Your task
If a line of the listing contains the string "Industry", return that line.
══════════════════════════════
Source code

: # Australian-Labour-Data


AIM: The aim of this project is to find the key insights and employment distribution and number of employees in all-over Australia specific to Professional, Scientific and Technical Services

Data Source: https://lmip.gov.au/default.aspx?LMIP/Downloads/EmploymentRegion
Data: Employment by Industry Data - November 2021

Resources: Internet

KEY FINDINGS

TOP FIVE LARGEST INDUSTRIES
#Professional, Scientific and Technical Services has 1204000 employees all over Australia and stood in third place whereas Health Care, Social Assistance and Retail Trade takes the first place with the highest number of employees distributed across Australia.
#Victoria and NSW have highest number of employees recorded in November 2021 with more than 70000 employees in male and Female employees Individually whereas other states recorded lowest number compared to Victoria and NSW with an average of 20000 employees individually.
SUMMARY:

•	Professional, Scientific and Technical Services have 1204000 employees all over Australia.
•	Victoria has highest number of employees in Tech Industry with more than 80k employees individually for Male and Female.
══════════════════════════════
Answer
Data: Employment by Industry Data - November 2021
•	Victoria has highest number of employees in Tech Industry with more than 80k employees individually for Male and Female.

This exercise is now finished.